Each week The Sentinel will highlight one of the bills that has not received widespread attention.

About the bill

There are six restaurants in Pennsylvania that serve shark fin soup, according to the Animal Welfare Institute.

Five of those restaurants are in Philadelphia and one is in Pittsburgh, according to the wildlife advocacy organization’s website.

A bill sponsored by Sen. Richard Alloway, R-Shippensburg, and Sen. Daylin Leach, D-Delaware County, aims to bring that number down to zero.

The two have sponsored Senate Bill 577, which bans the sale, possession or distribution of shark fins.
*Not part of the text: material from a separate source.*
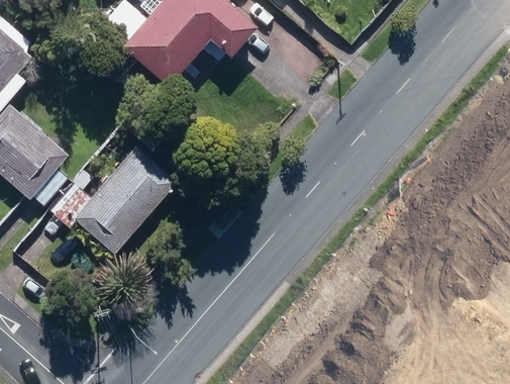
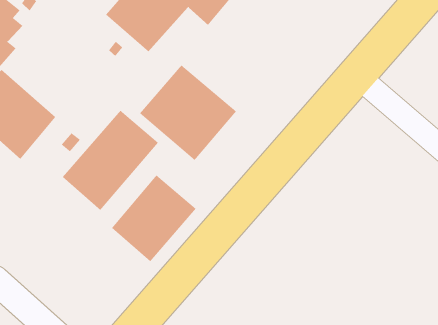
building: none -> [139,64,237,161]
building: none -> [111,175,197,262]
The practice of shark finning, something the two wrote in a co-sponsorship letter as being “brutal and wasteful,” is currently illegal under federal law. However, the possession, sale and distribution of fins is not.

“Shark finning consists of catching a shark, cutting off its fin and or tail and then dumping the animal back in the water to starve or suffocate,” according to a co-sponsorship letter from Leach and Alloway.

SB 577 makes it a separate summary offense for every shark fin sold, possessed or distributed.

“The market for shark fins is what drives this brutal practice and the over fishing that accompanies it,” the co-sponsorship letter stated. “Pennsylvania can help impact the demand for shark fins and thereby reduce this practice by banning the possession and sale of shark fins and tails within our borders.”

There are 10 states, including Maryland, Delaware and New York, with similar bans, according to the Animal Welfare Institute.